Term of the Week: Plymouth Barred Rock
Who you callin’ chicken? It’s a Plymouth Barred Rock chicken, that’s who. I recently went to a great outdoor seminar at Soil Born Farms (3000 Hurley Way) on “Backyard Chicken Husbandry.” Does it sound like a matchmaking class? Perhaps. I’m hoping to make a match between my backyard and some egg-laying hens very soon. The guy who led the class recommended the Plymouth Barred Rocks as a good breed as far as temperament and egg production.
Plymouth Rock chickens were developed in New England in the 19th century. They come in different varieties, “barred” indicating the bi-color feather arrangement. Their eggs are pinkish to light brown, and they’re described as “infrequent brooders; good mothers.” I wish I could say the same of myself sometimes! Actually, a “brooding” chicken is one who stops laying, but this can be helpful if you just want a hen to raise chicks. They’re considered easy to handle and may even sit in your lap.
The dilemma, of course, is Sacramento’s unfortunate law against keeping backyard chickens. However, on September 21st at 3 p.m., the City Council will take a vote on legalizing these concealed weapons of insect terror. Go down to City Hall that day to speak out for our right to own chickens. What with the recent egg recall due to salmonella and the terrible conditions that most egg-layers endure, keeping a couple of hens is good for your health–and theirs.
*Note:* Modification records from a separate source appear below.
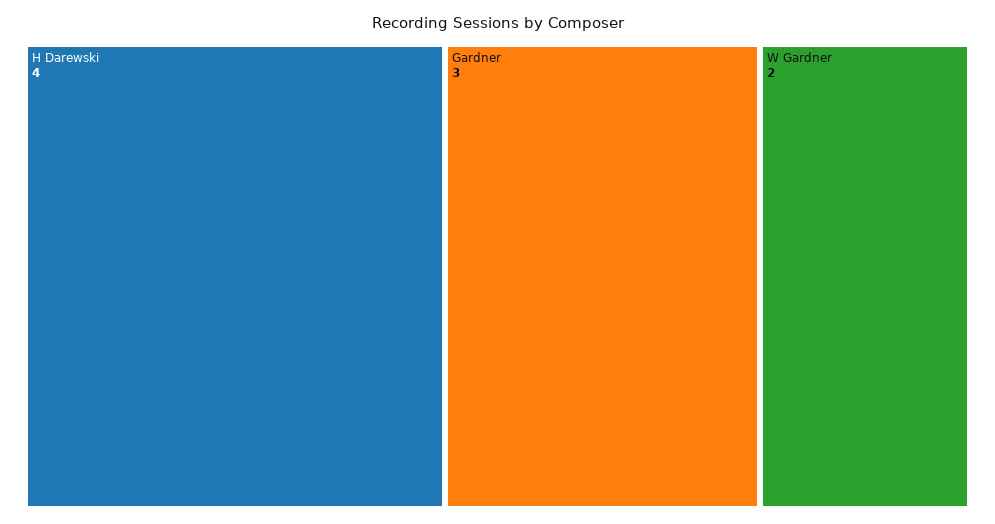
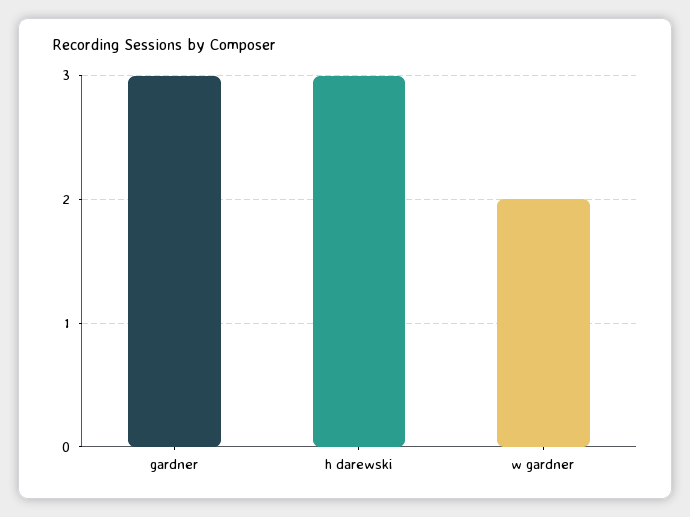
H Darewski: 4 -> 3

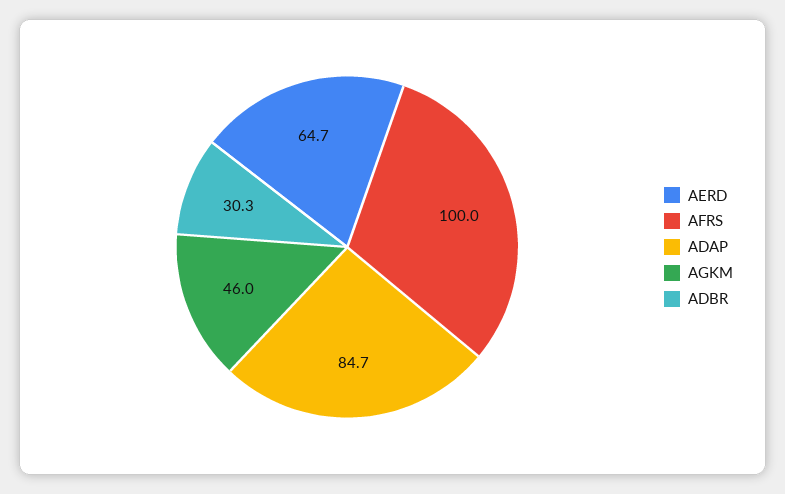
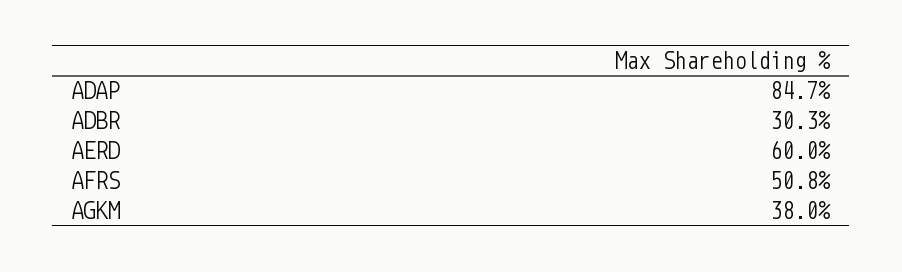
AERD: 64.7 -> 60
AFRS: 100 -> 50.8
AGKM: 46 -> 38

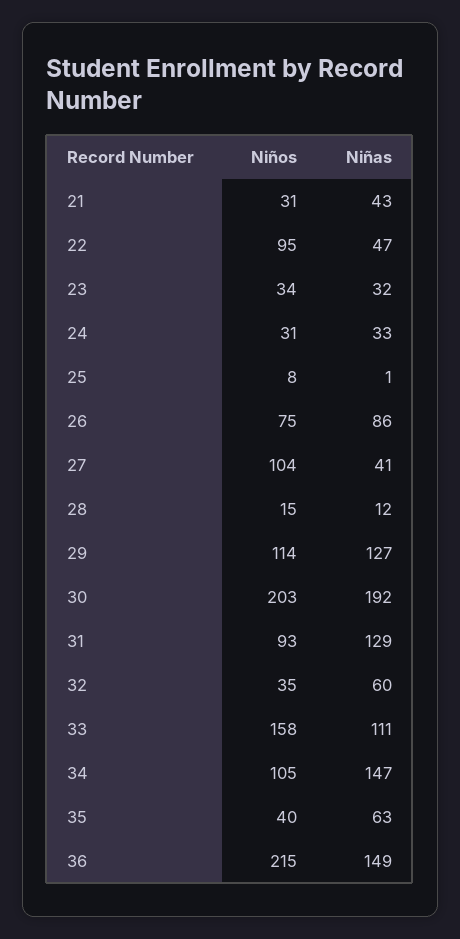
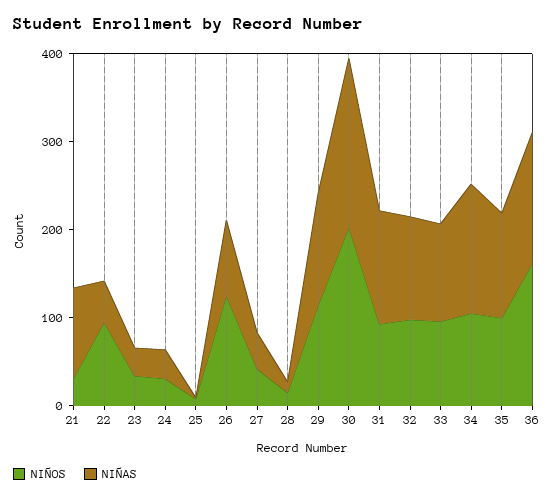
Niñas, 21: 43 -> 100
Niños, 26: 75 -> 120
Niños, 27: 104 -> 40
Niños, 32: 35 -> 100
Niñas, 32: 60 -> 120
Niños, 33: 158 -> 100
Niños, 35: 40 -> 100
Niñas, 35: 63 -> 120
Niños, 36: 215 -> 160

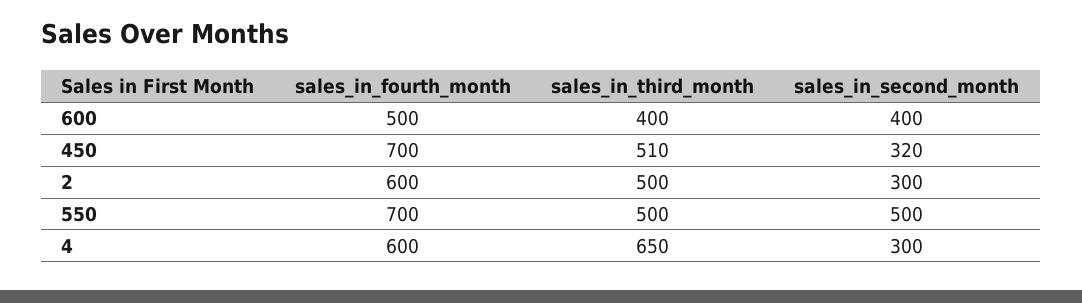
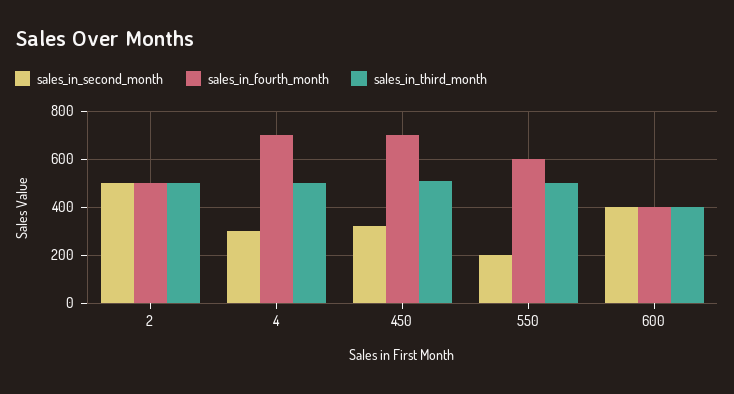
sales_in_fourth_month, 600: 500 -> 400
sales_in_fourth_month, 2: 600 -> 500
sales_in_second_month, 2: 300 -> 500
sales_in_fourth_month, 550: 700 -> 600
sales_in_second_month, 550: 500 -> 200
sales_in_fourth_month, 4: 600 -> 700
sales_in_third_month, 4: 650 -> 500

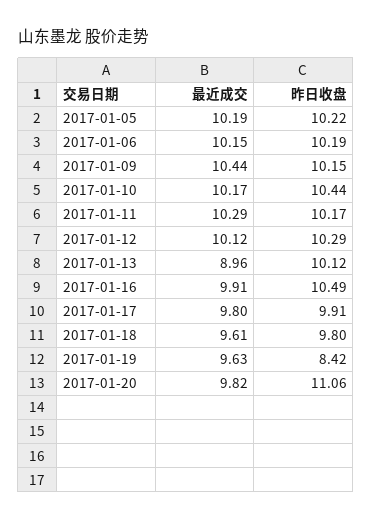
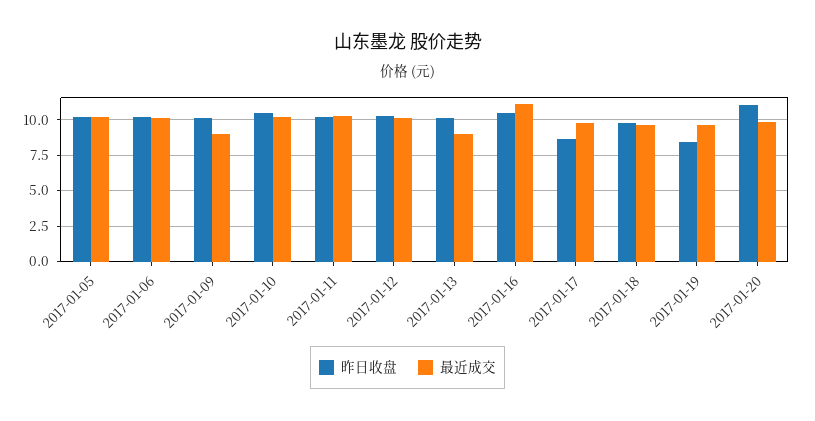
最近成交, 2017-01-09: 10.44 -> 9
最近成交, 2017-01-16: 9.91 -> 11
昨日收盘, 2017-01-17: 9.91 -> 8.5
Our unfeathered friends at CLUCK (Campaign for Legalizing Urban Chicken Keeping) have been encouraging citizens to call their City Council member, write a letter to the newspaper, and attend a hearing. Now’s your chance. If you’re going to eat eggs (and chicken meat), what better way to eat locally than to get them from your own yard? Just make sure to keep those noisy roosters out of the neighborhoods.